I'm a little overwhelmed by the choices of B&W photo paper. I'm printing in a home darkroom I built this winter, and I've printed a package of Ilford multigrade resin-coated 5x7s, and now that I'm feeling more confident about printing I'm starting to look at more choices for paper.
I'm mostly wondering about the choice between resin-coated and fiber-based paper; and between glossy, semi-glossy and matte, but any other advice would also be very appreciated.


----------



## ann (Apr 22, 2012)

Well, I recommend to my beginners to use RC glossy papers as they are fast and show every flaw.

For my own work I use only fiber based papers. As well as graded papers never MC ones. But then I make my negatives for my specific equipment including paper type.

Exposures times and wash times will be a big difference. 
Expect some curling of the paper with fiber , the faster it dries the problem increases. Prints can be put under a heavy box, etc. to flatten. I use my dry mount press after they are dry, and dry them on window screens face up.

I do not like matte papers, as the Dmax is lacking for my vision. On occasion I have used semi-gloss, but usually use glossy.  There is a big difference in glossy fiber papers and RC glossy papers. The RC papers have a brighter added and with fiber, you will never get the same loo,.


----------



## compur (Apr 22, 2012)

As Ann said, the RC papers are the quickest and easiest to use -- definitely recommended for the newby. Glossy or semi-gloss are the most popular and give good results with most subjects.

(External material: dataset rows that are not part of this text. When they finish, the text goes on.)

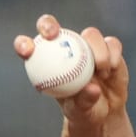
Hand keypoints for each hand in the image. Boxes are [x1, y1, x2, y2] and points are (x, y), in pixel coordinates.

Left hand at [14, 14, 128, 127]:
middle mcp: (65, 48)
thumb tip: (91, 88)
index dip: (23, 44)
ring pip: (89, 34)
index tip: (27, 51)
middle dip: (48, 25)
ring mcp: (87, 45)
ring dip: (97, 50)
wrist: (105, 110)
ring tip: (101, 72)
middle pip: (50, 27)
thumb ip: (83, 101)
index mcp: (47, 63)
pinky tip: (111, 69)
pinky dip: (112, 54)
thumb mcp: (80, 111)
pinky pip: (111, 43)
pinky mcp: (108, 47)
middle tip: (52, 35)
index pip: (29, 48)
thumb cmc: (83, 111)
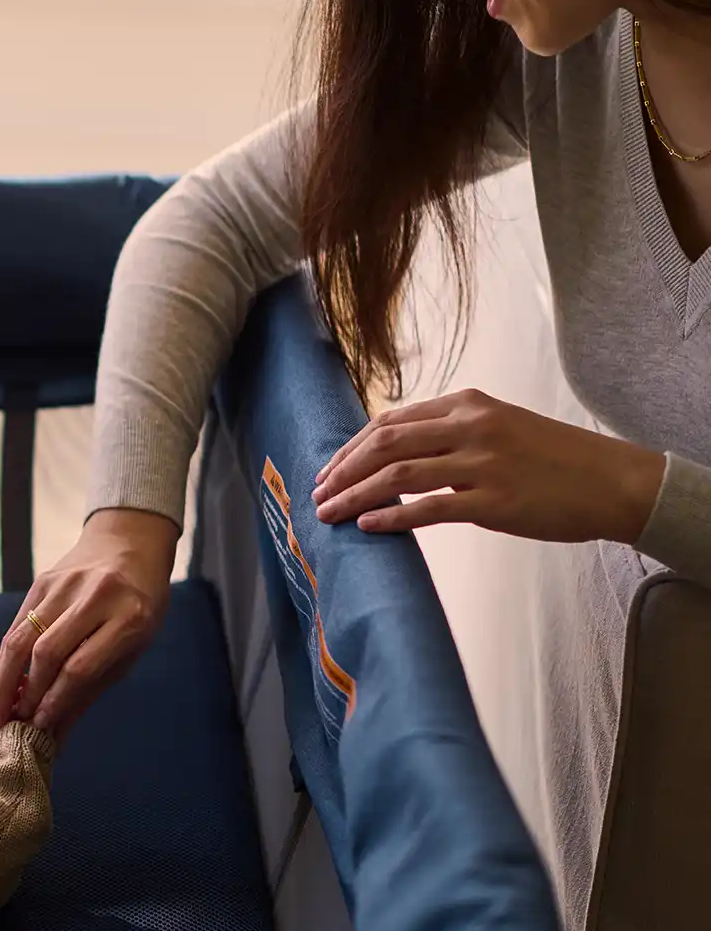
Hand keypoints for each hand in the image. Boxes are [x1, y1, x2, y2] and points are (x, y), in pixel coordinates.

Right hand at [0, 508, 177, 741]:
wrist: (130, 545)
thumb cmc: (138, 606)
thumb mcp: (131, 648)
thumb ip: (90, 691)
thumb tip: (56, 739)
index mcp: (129, 617)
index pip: (81, 667)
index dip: (55, 702)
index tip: (39, 728)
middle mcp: (96, 596)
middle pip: (46, 652)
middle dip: (26, 694)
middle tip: (13, 726)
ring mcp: (65, 584)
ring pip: (22, 638)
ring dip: (4, 680)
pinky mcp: (42, 579)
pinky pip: (17, 624)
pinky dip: (6, 658)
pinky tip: (3, 682)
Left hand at [311, 388, 665, 545]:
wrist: (612, 481)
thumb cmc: (552, 458)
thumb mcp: (498, 426)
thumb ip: (449, 433)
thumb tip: (395, 456)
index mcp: (466, 403)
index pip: (389, 421)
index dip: (350, 447)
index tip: (327, 469)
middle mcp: (469, 427)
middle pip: (384, 444)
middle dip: (342, 470)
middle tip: (317, 494)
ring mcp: (481, 463)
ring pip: (397, 475)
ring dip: (355, 495)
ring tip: (330, 513)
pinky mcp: (493, 501)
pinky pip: (428, 509)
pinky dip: (391, 518)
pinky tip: (367, 527)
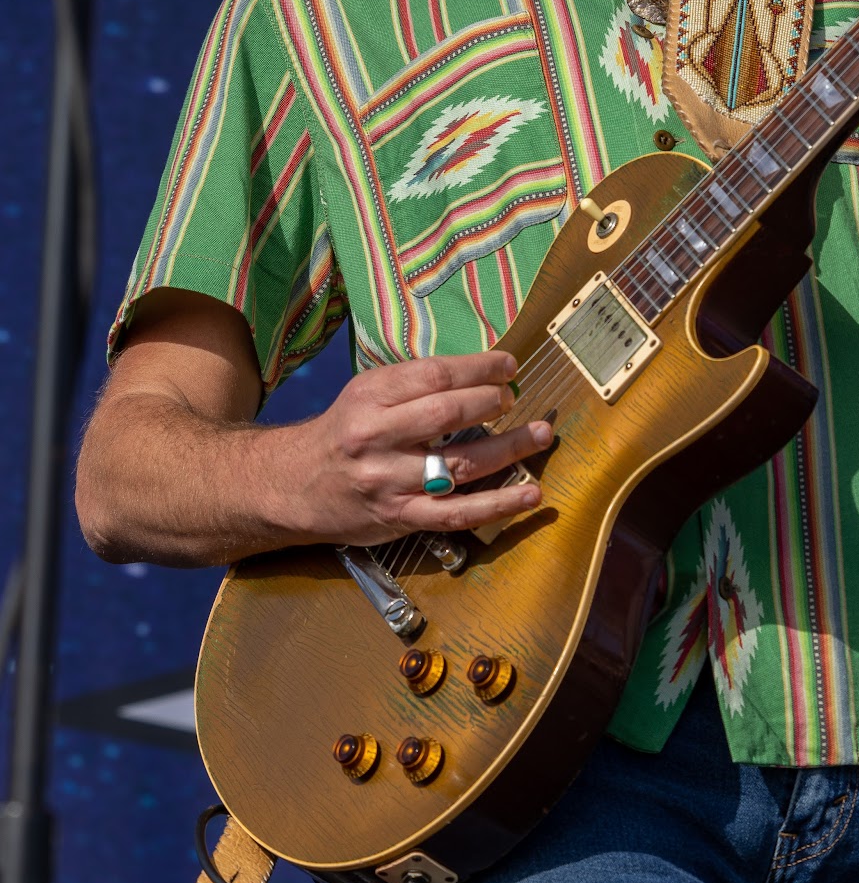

FB papers require more work and must be washed more thoroughly to ensure permanence. Best saved until you've mastered RC printing.


----------



## unpopular (Apr 22, 2012)

It's easy however, to get stuck on RC. Because it is so inexpensive, the beginner may get sloppy. RC prints have virtually no gallery value, and exposure times will not translate directly to fiber. My instructors had us start on fiber and eat our mistakes with the relatively expensive materials. I think both approaches have their points, but I'd suggest fiber myself.


----------